Till rose the dawn they tarried by the strand
Of sea-girt Lemnos, but with dayspring cast
The hawsers loose, and heaved the anchor-stones
Out of the deep. Athena sent a breeze
Blowing behind the galley taper-prowed.
They strained the sail with either stern-sheet taut;
Seaward they pointed the stout-girdered ship;
O'er the broad flood she leapt before the wind;
Broken to right and left the dark wave sighed,
And seething all around was hoary foam,
While thronging dolphins raced on either hand
Flashing along the paths of silver sea.
Full soon to fish-fraught Hellespont they came
And the far-stretching ships. Glad were the Greeks
To see the longed-for faces. Forth the ship
With joy they stepped; and Poeas' valiant son
On those two heroes leaned thin wasted hands,
Who bare him painfully halting to the shore
Staying his weight upon their brawny arms.
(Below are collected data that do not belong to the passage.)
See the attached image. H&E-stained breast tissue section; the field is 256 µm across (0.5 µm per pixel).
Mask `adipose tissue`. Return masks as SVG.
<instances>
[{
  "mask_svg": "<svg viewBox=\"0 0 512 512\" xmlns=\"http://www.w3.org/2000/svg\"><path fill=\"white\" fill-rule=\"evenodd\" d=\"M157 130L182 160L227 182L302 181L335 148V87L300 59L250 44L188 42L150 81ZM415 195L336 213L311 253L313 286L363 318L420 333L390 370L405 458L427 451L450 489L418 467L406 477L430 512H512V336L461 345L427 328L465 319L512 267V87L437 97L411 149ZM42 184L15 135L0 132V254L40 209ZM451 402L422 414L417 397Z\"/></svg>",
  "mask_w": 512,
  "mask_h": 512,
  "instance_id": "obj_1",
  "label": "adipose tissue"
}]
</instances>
As seems mid mountain-brakes an oak or pine
By strength of the woodcutter half hewn through,
Which for a little stands on what was left
Of the smooth trunk by him who hewed thereat
Hard by the roots, that its slow-smouldering wood
Might yield him pitch--now like to one in pain
It groans, in weakness borne down by the wind,
Yet is upstayed upon its leafy boughs
Which from the earth bear up its helpless weight;
So by pain unendurable bowed down
Leaned he on those brave heroes, and was borne
Unto the war-host. Men beheld, and all
Compassionated that great archer, crushed
By anguish of his hurt. But one drew near,
Podaleirius, godlike in his power to heal.
Swifter than thought he made him whole and sound;
For deftly on the wound he spread his salves,
Calling on his physician-father's name;
And soon the Achaeans shouted all for joy,
All praising with one voice Asclepius' son.